The conservative Club for Growth has released its presidential white paper on Republican candidate Mitt Romney — and the organization is "reasonably optimistic” that a President Romney would pursue a pro-growth agenda.
Club for Growth's philosophy is lower taxes and reduced government spending through legislative involvement.
The former Massachusetts governor’s economic record "contains a mixture of pro-growth accomplishments and some troublesome positions that beg to be explained,” said Club for Growth President Pat Toomey.
"While his record on taxes, spending, and entitlement reform is flawed, it is on balance, encouraging; especially given the liberal Massachusetts legislature.”
The Club for Growth release admonishes Romney: "Romney’s strident opposition to the flat tax; his refusal to endorse the Bush tax cuts in 2003; his support for minor tax hikes; and his once-radically bad views on campaign finance reform all cast some doubts on the extent and durability of his commitment to limited-government, pro-growth policies.”
Nevertheless, Toomey said, "given his overall record as governor and the strong pro-growth positions he has taken on the campaign trail, we are reasonably optimistic that, as President, Mitt Romney would generally advocate a pro-growth agenda.”
The release from the Club for Growth praises Romney for passing a bill preventing his state’s capital gains tax from being applied retroactively, and for providing property tax relief to seniors.
But it chides him for opposing a ballot question to eliminate the state income tax.
On spending, the Club lauds his $343 million in cuts to cities, healthcare, and state agencies, and states: "While there is no question that Governor Romney’s initial fiscal discipline slacked off in the second half of his term, he imposed some much-needed fiscal discipline on a very liberal Massachusetts legislature.”
The white paper offers a generally positive view of Romney’s accomplishments and positions on free trade, entitlement reform, government regulation, school choice, and tort reform.
But it has a mixed view of the universal healthcare plan Gov. Romney helped craft in Massachusetts, saying he "deserves credit for proposing . . . a plan that encourages individually-owned health care insurance,” while cautioning that the Massachusetts plan "is not a model upon which a national plan should be built.”

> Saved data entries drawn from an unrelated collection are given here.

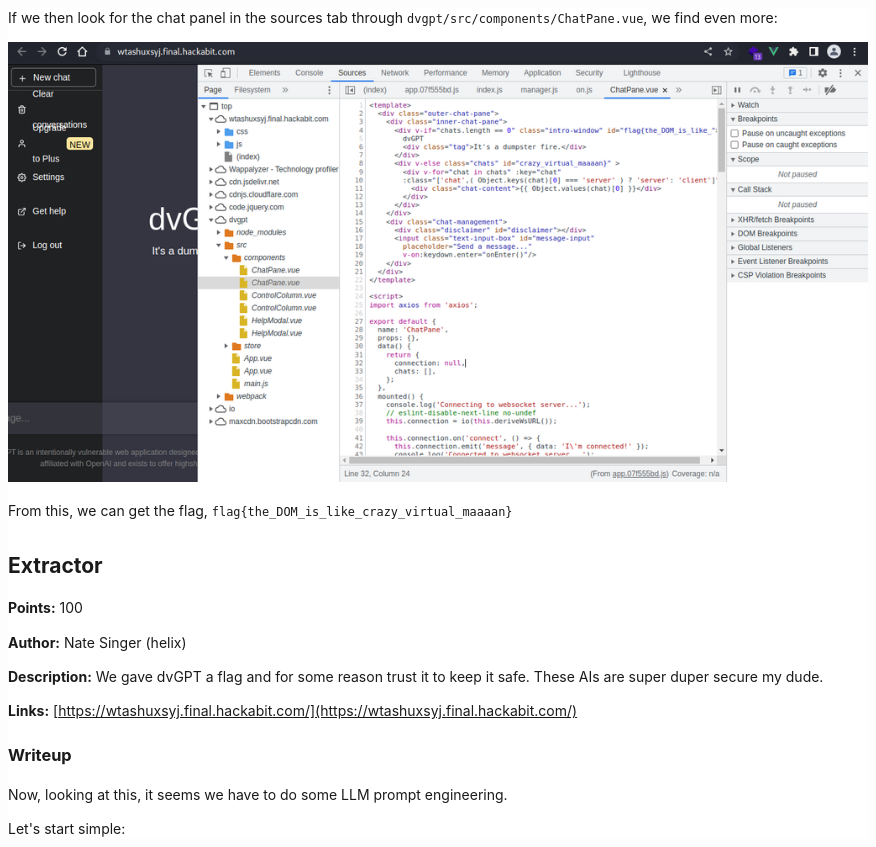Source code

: If we then look for the chat panel in the sources tab through `dvgpt/src/components/ChatPane.vue`, we find even more:

![Leaky Image 2](leaky2.png)

From this, we can get the flag, `flag{the_DOM_is_like_crazy_virtual_maaaan}`


## Extractor

**Points:** 100

**Author:** Nate Singer (helix)

**Description:** We gave dvGPT a flag and for some reason trust it to keep it safe. These AIs are super duper secure my dude.

**Links:** [https://wtashuxsyj.final.hackabit.com/](https://wtashuxsyj.final.hackabit.com/)

### Writeup

Now, looking at this, it seems we have to do some LLM prompt engineering.

Let's start simple:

The Club for Growth paper concludes: "As Massachusetts governor, Mitt Romney’s record on economic issues was generally good.
"He demonstrated a willingness to take on his legislature and deserves credit for many pro-growth measures he advocated and the modest reforms he was able to achieve . . .
"His record on trade, school choice, regulations, and tort reform all indicate a strong respect for the power of market solutions.”